If you're playing a game that has a framerate that routinely stays above your refresh rate, then VSync will generally be a good thing. However if it's a game that moves above and below it, then VSync can become annoying. Even worse, if the game plays at an FPS that is just below the refresh rate (say you get 65FPS most of the time on a refresh rate of 75Hz), the video card will have to settle for putting out much less FPS than it could (37.5FPS in that instance). This second example is where the percieved drop in performance comes in. It looks like VSync just killed your framerate. It did, technically, but it isn't because it's a graphically intensive operation. It's simply the way it works.
but there is more, if you search around about Stage3D and vsync
you find this excellent post from Sergey Gonchar
Stage3D “extended” and optimizations
where we can read
Vsync is an optional GPU driver property, which solves the synchronization problem of frame rate with vertical blanking interval of monitor for smooth swapping from back to front(at first we draw to the back buffer and then it swaps to the front). Without Vsync you can get some artifacts, for example, one part of the image is a previous frame and other part is the current frame. This produces a small penalty in latency, because the program has to wait until the video controller has finished transmitting the image to the display before continuing. Triple buffering reduces this latency significantly. But in Stage3D there are no any API to work with buffers and we will find other ways to optimize it.

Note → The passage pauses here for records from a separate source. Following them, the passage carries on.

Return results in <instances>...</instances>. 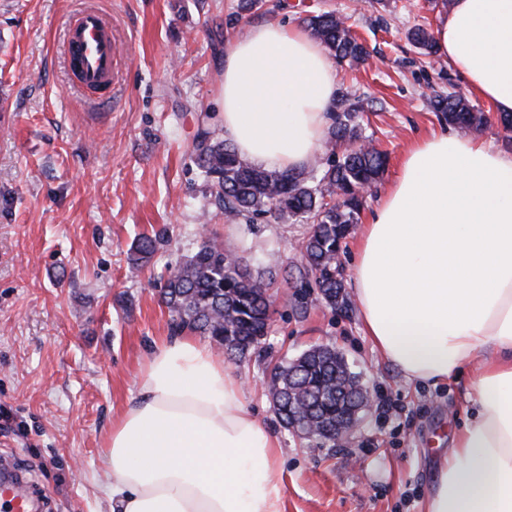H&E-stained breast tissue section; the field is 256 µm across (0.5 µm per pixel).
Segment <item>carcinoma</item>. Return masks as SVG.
<instances>
[{
	"instance_id": "1",
	"label": "carcinoma",
	"mask_w": 512,
	"mask_h": 512,
	"mask_svg": "<svg viewBox=\"0 0 512 512\" xmlns=\"http://www.w3.org/2000/svg\"><path fill=\"white\" fill-rule=\"evenodd\" d=\"M304 23L336 59L367 61L364 44L335 14L309 15ZM409 39L425 54H433V37L426 29H413ZM429 105L450 125L479 130L486 122L483 112L461 96L436 92ZM332 112L325 142L329 156L320 167L295 172L255 168L224 141L221 130L209 127L200 131L194 146V162L224 215L287 216L309 225L302 244L304 263L291 274L296 288L292 299L301 313L313 294L332 310L349 309L337 257L362 206L363 190L380 178L387 164V155L362 135L361 99L343 93L336 97ZM159 238L145 234L137 239L131 268L149 261ZM161 297L172 316L173 334L206 336L240 359L256 349L269 329L272 300L262 278L248 270L243 255L214 234L204 236L197 251L170 270ZM357 384V375L342 355L316 347L292 362L274 363L268 395L285 428L333 448L335 441L311 429L335 423L343 415L336 394L343 385Z\"/></svg>"
}]
</instances>
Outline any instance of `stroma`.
I'll return each instance as SVG.
<instances>
[{
    "label": "stroma",
    "instance_id": "35a3bbf8",
    "mask_svg": "<svg viewBox=\"0 0 512 512\" xmlns=\"http://www.w3.org/2000/svg\"><path fill=\"white\" fill-rule=\"evenodd\" d=\"M238 0H0V460L25 474L43 512H110L103 442L135 396L155 340L170 336L161 277L193 253L223 213L194 160L198 131L222 111L224 47L250 26L302 25L330 11L365 41L363 65L335 66L338 90L370 102L363 133L388 156L371 210L411 143L440 128L437 92L464 80L407 38L434 30V0H263L230 24ZM94 6L115 23L122 67L113 99L85 108L59 58L67 16ZM234 247L271 280L272 328L262 355L226 367L248 410L278 435L285 512H422L471 404L465 381L410 383L363 332L358 307L292 311L291 272L308 227L264 217L235 222ZM164 231L131 273L141 234ZM336 347L373 398L352 438L333 448L286 430L265 392V357Z\"/></svg>",
    "mask_w": 512,
    "mask_h": 512
}]
</instances>
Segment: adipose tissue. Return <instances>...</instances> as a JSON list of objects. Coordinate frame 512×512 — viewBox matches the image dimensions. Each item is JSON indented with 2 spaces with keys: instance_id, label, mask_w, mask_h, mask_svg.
<instances>
[{
  "instance_id": "1",
  "label": "adipose tissue",
  "mask_w": 512,
  "mask_h": 512,
  "mask_svg": "<svg viewBox=\"0 0 512 512\" xmlns=\"http://www.w3.org/2000/svg\"><path fill=\"white\" fill-rule=\"evenodd\" d=\"M439 13L437 55L512 113V0ZM335 98L333 64L301 28L259 23L224 48L222 135L254 167L307 165ZM351 279L367 336L407 381L477 367L424 512H512V152L445 128L418 138L360 229ZM103 446L111 512H284L276 433L193 336L155 344Z\"/></svg>"
}]
</instances>
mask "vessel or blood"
Here are the masks:
<instances>
[{"label":"vessel or blood","instance_id":"b4317fda","mask_svg":"<svg viewBox=\"0 0 512 512\" xmlns=\"http://www.w3.org/2000/svg\"><path fill=\"white\" fill-rule=\"evenodd\" d=\"M118 33L96 8L86 6L70 15L59 51L76 91L94 104L110 100L119 64ZM33 502L13 485L0 483V512H34Z\"/></svg>","mask_w":512,"mask_h":512}]
</instances>
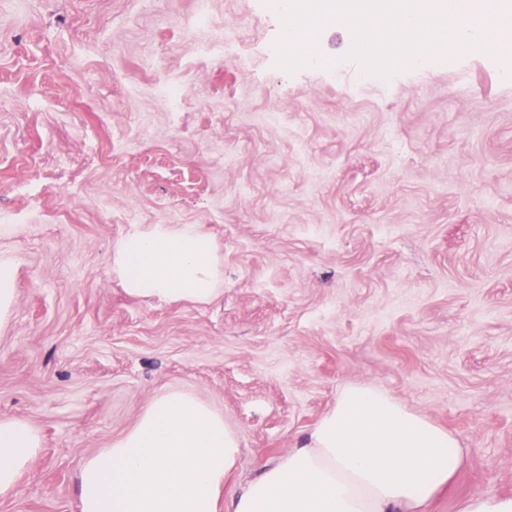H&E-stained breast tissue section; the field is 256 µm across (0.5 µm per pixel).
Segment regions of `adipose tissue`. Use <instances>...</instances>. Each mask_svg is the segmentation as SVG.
I'll return each instance as SVG.
<instances>
[{
    "label": "adipose tissue",
    "instance_id": "obj_1",
    "mask_svg": "<svg viewBox=\"0 0 512 512\" xmlns=\"http://www.w3.org/2000/svg\"><path fill=\"white\" fill-rule=\"evenodd\" d=\"M112 271L133 298L206 304L220 293L215 241L195 224L128 225L112 245ZM42 446L30 423L0 418V496ZM239 452L223 414L163 392L81 462L79 512H423L463 461L448 430L369 386L341 390L302 447L229 493Z\"/></svg>",
    "mask_w": 512,
    "mask_h": 512
}]
</instances>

The GPU only draws frames on a vsync(1/60th of a second). When Flash asks it to draw, it waits for the next vsync. This can be long for two reasons:
- The CPU work per frame is less than 1/60th of a second. In this case the GPU swap time represents “idle” time while we wait for a vsync. This is harmless. This is probably the case for DisplayList apps.
- Flash has its own, separate timer that drives the frame rate, and it can get offset from vsync. Imagine two lights blinking at different frequencies. At first they blink simultaneously, then they gradually drift apart, then they come together again, and then drift apart again. During some phases of this cycle, GPU swap will be small: Flash asks the GPU to draw just before a vsync. During other phases, GPU swap will be big: Flash asks the GPU to draw just after a vsync, and the GPU waits for the next one. This results in periodic dropped frames. Try changing your framerate to 20, 30 and 60.
(thanks to Adam Cath for the explanation)
The Flash/AIR API is already doing its job by using a triple buffering, now the dev need to do his job and what it is?
Well... instead of insisting that everything HAVE TO run at 60FPS all the time, accept that only a percentage of users will be able to run at 60FPS and then allow the users to chose other framerates like 30FPS etc. or simply do not show a warning as soon as it goes under 60FPS.
You can change tech how much you want you not gonna change how vsync works.
And that the same for Electron vs Flash/AIR, you have to go with the pros and cons of your tech, it is useless to fight it, eg. the classic chose the tool for the output you want and based on what the app is supposed to do.
The same you will not expect to reach 60FPS with the classic display list, don't expect to not use a lot of RAM if your underlying rendering engine use CEF.